International Doors Opening for TCU Students

Feb 15th, 2010 | By | Category: 21-3: Tribal College Faculty, Spring 2010
By Carrie Billy, J.D.

Last year, College of Menominee Nation President Verna Fowler and I were fortunate to take a fascinating trip to Turkey. For 10 days, we explored awe-inspiring coliseums, palaces, churches, statues, and cities built during the Greek, Roman, Byzantine and Ottoman empires, visited breathtakingly beautiful mosques, navigated the busy and colorful streets of Istanbul, and explored quaint Mediterranean villages by the sea, walked on a sandy beach that Hector or Achilles may have touched, and grew accustomed to the comforting chant – the Call to Prayer – that woke us every morning as the sun rose and caused us to pause and reflect every evening as the sun set.

Ours was a remarkable journey, not only because of the rich history and beauty of the land, but because of the lessons we learned about a people and a place with so much to share. With land in both Asia and Europe, a secular government, and a predominately Islamic population, Turkey is a pivotal country in the effort to achieve world peace. Its political importance cannot be understated; but in addition to this, we learned that Turkey has a top-notch higher education system, vibrant and colorful cities that never seem to sleep, an extensive agriculture industry that enables the country to produce nearly 100 percent of its own food supply, generous people who love to share stories and who feel a strong connection with American Indians, and a culture whose core is founded on tradition and religion.

Our trip was hosted by the Turkish Coalition of America and included representatives from AIHEC, the National Congress of American Indians, and several Historically Black Colleges and Universities (HBCUs). The goal was to begin a dialogue between Turkish institutions of higher education and Minority Serving Institutions (MSIs) in this country. As we toured the country, we were planting seeds that we hoped would grow into longstanding partnerships between tribal colleges and our Turkish counterparts. In addition to educational partnerships, we hope that we can also begin to grow new economic development opportunities and partnerships as well. I am pleased to report that the seeds we planted are beginning to thrive and TCU faculty and students stand to benefit. Shortly after our trip, a group of Turkish faculty visited the U.S., traveling to TCUs in South Dakota and New Mexico, and faculty from the Institute of American Indian Arts, along with other Native faculty, visited Turkey this past fall.

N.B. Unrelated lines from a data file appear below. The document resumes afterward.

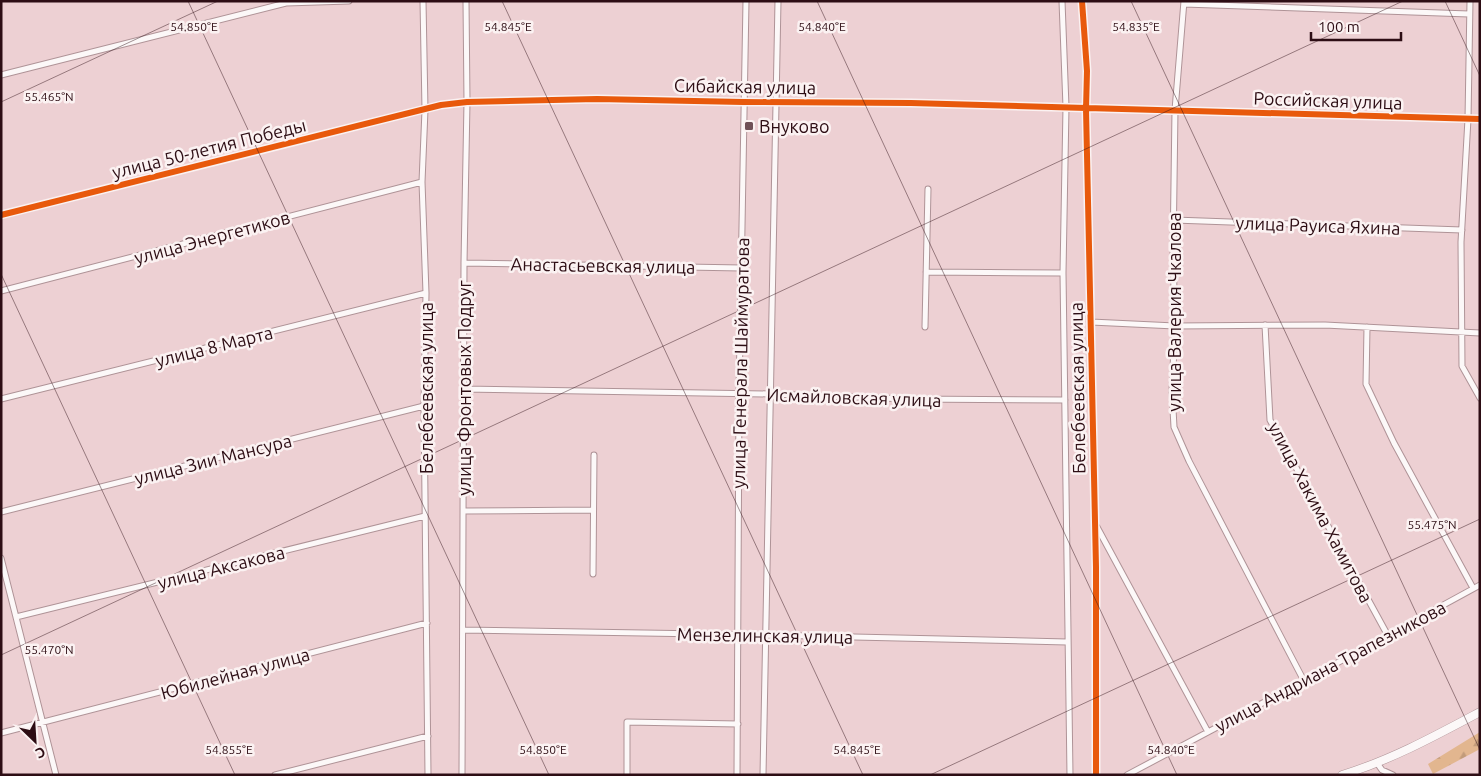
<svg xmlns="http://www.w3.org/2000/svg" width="1481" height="776" font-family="Ubuntu,sans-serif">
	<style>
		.forest { fill: url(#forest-firs) }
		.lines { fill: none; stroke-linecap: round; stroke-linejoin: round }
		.street-casing { stroke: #af9397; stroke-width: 7 }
		.secondary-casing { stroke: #af9397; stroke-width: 9 }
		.street { stroke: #fcf8f8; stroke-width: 5 }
		.secondary { stroke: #fcf8f8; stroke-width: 8 }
		.cycleway-casing { stroke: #fbf2f2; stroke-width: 9 }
		.cycleway { stroke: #e8590c; stroke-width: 6 }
		.ticks { fill: none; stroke: #2d0d14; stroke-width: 1; stroke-opacity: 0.45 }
		.poi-dot { fill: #705157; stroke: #fbf2f2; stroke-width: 2 }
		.labels { text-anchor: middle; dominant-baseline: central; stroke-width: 5; stroke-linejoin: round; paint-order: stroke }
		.street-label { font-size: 18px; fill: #2d0d14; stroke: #fbf2f2 }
		.poi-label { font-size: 18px; fill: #2d0d14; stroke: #fbf2f2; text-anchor: start }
		.ticks-label { font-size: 12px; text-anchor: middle; fill: #2d0d14; stroke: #fbf2f2; stroke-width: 5; stroke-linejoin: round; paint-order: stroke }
	</style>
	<defs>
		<pattern id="forest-firs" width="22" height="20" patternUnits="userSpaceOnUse" patternTransform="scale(1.25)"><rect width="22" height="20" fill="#e2b68f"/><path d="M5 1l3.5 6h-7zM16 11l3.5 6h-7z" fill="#c29b7a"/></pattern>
	</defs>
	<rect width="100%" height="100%" fill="#edd0d3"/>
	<path class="forest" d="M1480 732V749L1433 774 1428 764Z"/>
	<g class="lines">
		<g class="street-casing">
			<path id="street" d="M423 1 425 110 422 182 426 293 424 406 428 775
				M1062 1 1066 107 1063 273 1070 775
				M1082 1 1087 71 1086 109 1096 567V775
				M1184 1 1175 110 1173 255 1175 326 1172 391 1174 427 1189 461 1304 681
				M1470 1 1468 119 1461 242 1462 366 1480 398
				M1184 4 1469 14
				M1 75 286 3 349 1
				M1 215 441 105 467 102 597 99 743 102 911 103 1480 119
				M1174 220 1462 230
				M464 263 741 268
				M926 272 1063 273
				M1 291 422 182
				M1091 322 1175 326 1325 325 1480 333
				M1265 325 1270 420 1387 634
				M925 327 928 189
				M1367 327 1366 384 1394 443 1473 588
				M464 389 770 394 909 399 1065 400
				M1 399 426 293
				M464 511 593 510
				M1 512 424 406
				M1097 527 1208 732
				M1 558 56 775
				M593 574 594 455
				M16 617 425 516
				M463 630 767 635 1067 642
				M1 733 427 623
				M1377 763 1382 770 1393 775
				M275 775 428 736
				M462 775 464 263 467 102 466 1
				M627 775V722L738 724
				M737 775 739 395 746 1
				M763 775 778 1
				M1127 775 1304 681 1480 585"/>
		</g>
		<g class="secondary-casing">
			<path id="secondary" d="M1342 775C1391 760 1435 736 1480 712"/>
		</g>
		<use href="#street" class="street"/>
		<use href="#secondary" class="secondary"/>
		<g class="cycleway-casing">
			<path id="cycleway" d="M1082 1 1087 71 1086 109 1096 567V775
				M1 215 441 105 467 102 597 99 743 102 911 103 1480 119"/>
		</g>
		<use href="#cycleway" class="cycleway"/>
	</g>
	<path class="ticks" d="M188 1 549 775M502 1 863 775M817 1 1177 775M1131 1 1480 750M1445 1 1480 76M1 102 218 1M1 274 235 775M1 655 1403 1M930 775 1480 519"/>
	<rect class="poi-dot" x="744" y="121" width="10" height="10" rx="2.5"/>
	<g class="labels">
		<g class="street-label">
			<text transform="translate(745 86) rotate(1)">Сибайская улица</text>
			<text transform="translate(1328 100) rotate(2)">Российская улица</text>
			<text transform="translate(209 148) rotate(-14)">улица 50-летия Победы</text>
			<text transform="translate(1318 225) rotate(2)">улица Рауиса Яхина</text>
			<text transform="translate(212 237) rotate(-15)">улица Энергетиков</text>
			<text transform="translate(603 265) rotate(1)">Анастасьевская улица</text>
			<text transform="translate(1174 312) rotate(-90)">улица Валерия Чкалова</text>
			<text transform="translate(214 346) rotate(-14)">улица 8 Марта</text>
			<text transform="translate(740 363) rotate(-89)">улица Генерала Шаймуратова</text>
			<text transform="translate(426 388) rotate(-90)">Белебеевская улица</text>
			<text transform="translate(464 388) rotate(-90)">улица Фронтовых Подруг</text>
			<text transform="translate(1077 388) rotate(-91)">Белебеевская улица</text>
			<text transform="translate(854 397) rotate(2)">Исмайловская улица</text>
			<text transform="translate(213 459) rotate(-14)">улица Зии Мансура</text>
			<text transform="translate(1321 512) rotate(62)">улица Хакима Хамитова</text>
			<text transform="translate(221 567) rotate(-14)">улица Аксакова</text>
			<text transform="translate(765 635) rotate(1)">Мензелинская улица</text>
			<text transform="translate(1330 666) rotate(-28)">улица Андриана Трапезникова</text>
			<text transform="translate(235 673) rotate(-15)">Юбилейная улица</text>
		</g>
		<g class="poi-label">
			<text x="759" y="126">Внуково</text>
		</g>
	</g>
	<g class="ticks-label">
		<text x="194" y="31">54.850°E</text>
		<text x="508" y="31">54.845°E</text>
		<text x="822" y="31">54.840°E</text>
		<text x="1136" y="31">54.835°E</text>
		<text x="49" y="101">55.465°N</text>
		<text x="1432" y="529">55.475°N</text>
		<text x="49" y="654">55.470°N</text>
		<text x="229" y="754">54.855°E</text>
		<text x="543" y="754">54.850°E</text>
		<text x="857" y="754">54.845°E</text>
		<text x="1171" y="754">54.840°E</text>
	</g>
	<rect width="1481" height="776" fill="none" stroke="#2d0d14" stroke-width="5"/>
	<g transform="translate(35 741) rotate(155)" stroke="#fbf2f2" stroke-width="4" paint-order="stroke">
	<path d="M0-4L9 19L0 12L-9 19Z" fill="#2d0d14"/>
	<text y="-8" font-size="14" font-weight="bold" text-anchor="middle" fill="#2d0d14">С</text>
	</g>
	<path d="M1311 32v8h90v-8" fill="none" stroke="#2d0d14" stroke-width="2.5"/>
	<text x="1318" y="32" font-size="15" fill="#2d0d14" stroke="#fbf2f2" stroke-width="4" paint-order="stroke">100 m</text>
</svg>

In the future, we hope that longer-term exchanges involving TCU faculty will occur because the exchange of ideas and stories will enrich all of us. Even more important, we hope that TCU students will consider spending a semester at a Turkish institution of higher education and vice-versa. To help make this a reality, Istanbul Technical University (ITU) and Bahçeflehir University, also in Istanbul, are offering generous one-semester scholarships to TCU students. Bahçeflehir’s scholarships, which cover the full cost of tuition, are available for up to two TCU students per semester. In addition, university staff will help the students secure room/board and transportation. ITU has committed to offering up to 10 scholarships per semester for Native students. ITU’s comprehensive scholarships include full tuition, lodging, board, and a monthly stipend. Awardees are also eligible for a $2000 grant from the Turkish Coalition of America to cover airfare.

The ITU and Bahçeflehir University scholarships mark the first time that an international opportunity of this magnitude has been available to TCU students. These scholarships represent a tremendous opportunity for adventurous TCU students interested in sharing their stories and gathering unique global experiences and friendships to bring back home.

Turkey may be thousands of miles away, but a Call to Prayer, no matter the language, always brings a peace worth sharing.